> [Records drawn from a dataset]
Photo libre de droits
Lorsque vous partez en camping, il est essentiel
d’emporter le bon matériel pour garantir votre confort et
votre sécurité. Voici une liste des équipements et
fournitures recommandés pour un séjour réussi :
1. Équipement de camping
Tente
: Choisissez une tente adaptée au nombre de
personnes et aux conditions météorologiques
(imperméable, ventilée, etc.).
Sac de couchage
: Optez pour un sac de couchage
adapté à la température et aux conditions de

> [WRITTEN TASK] Extract each line of the items above that contains the string "couchage". Treat case as significant.

> [RESPONSE BOX]
Sac de couchage
: Optez pour un sac de couchage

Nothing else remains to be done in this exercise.